[VA] SRC#003- New Year 2019 Special

[Thomas Klemm]

(01-28-2019 12:46 PM)Albert Chan Wrote:  Sadly, I still don't understand the geometric intuition ...

Sorry about that.

Let's start with a vector

\(v=\begin{bmatrix}
1\\
1
\end{bmatrix}\)

and a matrix

\(M=\begin{bmatrix}
3 & 0\\
0 & 2
\end{bmatrix}\)

If we calculate \(M^n v\) we end up with:

\(M^n v = \begin{bmatrix}
3 & 0\\
0 & 2
\end{bmatrix}^n \begin{bmatrix}
1\\
1
\end{bmatrix} = \begin{bmatrix}
3^n & 0\\
0 & 2^n
\end{bmatrix} \begin{bmatrix}
1\\
1
\end{bmatrix} = \begin{bmatrix}
3^n\\
2^n
\end{bmatrix}\)

Thus the ratio of the coordinates is:

\(\frac{y}{x}=\frac{2^n}{3^n}=\left (\frac{2}{3} \right )^n\)

If we want to know when the \(y\) component can be neglected compared to the \(x\) component using a 12-digit calculator we see that's when:

\(\frac{y}{x} < 10^{-12}\)

And therefore when:

\(\left (\frac{2}{3} \right )^n < 10^{-12}\)

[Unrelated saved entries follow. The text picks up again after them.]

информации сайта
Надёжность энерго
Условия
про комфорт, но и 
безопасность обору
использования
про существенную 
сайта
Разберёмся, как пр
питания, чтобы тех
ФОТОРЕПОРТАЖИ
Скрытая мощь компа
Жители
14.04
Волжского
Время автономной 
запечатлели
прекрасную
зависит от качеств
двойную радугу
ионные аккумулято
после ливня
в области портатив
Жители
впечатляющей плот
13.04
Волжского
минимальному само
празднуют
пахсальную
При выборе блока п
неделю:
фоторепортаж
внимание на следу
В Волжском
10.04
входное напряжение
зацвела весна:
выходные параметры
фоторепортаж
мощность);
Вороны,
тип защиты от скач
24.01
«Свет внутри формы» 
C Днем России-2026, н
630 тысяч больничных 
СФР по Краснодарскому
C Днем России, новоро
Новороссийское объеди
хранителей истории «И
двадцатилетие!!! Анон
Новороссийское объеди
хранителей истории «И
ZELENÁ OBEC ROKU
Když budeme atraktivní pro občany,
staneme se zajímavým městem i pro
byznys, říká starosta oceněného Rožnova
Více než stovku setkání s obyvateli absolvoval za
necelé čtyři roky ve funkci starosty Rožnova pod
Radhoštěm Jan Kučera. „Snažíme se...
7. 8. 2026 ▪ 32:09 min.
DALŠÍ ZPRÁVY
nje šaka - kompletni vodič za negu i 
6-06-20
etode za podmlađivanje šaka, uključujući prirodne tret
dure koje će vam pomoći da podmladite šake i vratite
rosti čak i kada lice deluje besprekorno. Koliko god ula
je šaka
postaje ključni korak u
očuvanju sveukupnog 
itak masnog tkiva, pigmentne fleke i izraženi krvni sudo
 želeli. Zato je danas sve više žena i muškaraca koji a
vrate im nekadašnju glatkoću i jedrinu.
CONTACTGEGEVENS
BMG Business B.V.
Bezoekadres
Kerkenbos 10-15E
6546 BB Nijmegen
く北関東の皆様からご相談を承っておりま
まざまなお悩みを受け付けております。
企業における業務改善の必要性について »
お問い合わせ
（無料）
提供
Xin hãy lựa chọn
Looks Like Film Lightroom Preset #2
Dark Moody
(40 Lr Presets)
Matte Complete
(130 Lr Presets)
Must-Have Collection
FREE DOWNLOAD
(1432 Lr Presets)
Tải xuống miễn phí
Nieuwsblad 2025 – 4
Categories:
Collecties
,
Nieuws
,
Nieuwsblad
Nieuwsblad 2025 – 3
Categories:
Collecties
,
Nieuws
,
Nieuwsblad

Solve that for \(n\) to get:

\(n > \frac{\log_{10} 10^{-12}}{\log_{10}\frac{2}{3}}=\frac{-12}{\log_{10}2-\log_{10}3}\approx 68.1465\)

Indeed:

2 ENTER 3 ÷ 69 y^x
7.0746e-13

But of course we could get a bit closer by using 5e-12 instead of 1e-12.
This leads to \(n>64.1771\) and indeed \(n=65\) is enough:

2 ENTER 3 ÷ 65 y^x
3.5815e-12

---

Using the eigenvectors as a basis just adds some coordinate transformations.
We don't know the details (or rather I ignored them) but for a general vector that shouldn't matter much.

---

But of course this calculation changes if we start with something like:

\(v=\begin{bmatrix}
1\\
10^k
\end{bmatrix}\)

for a big positive value of \(k\).
But even that would just add \(k\) to the result.

That's why I consider it only a rough estimate.

Does this make more sense?

Cheers
Thomas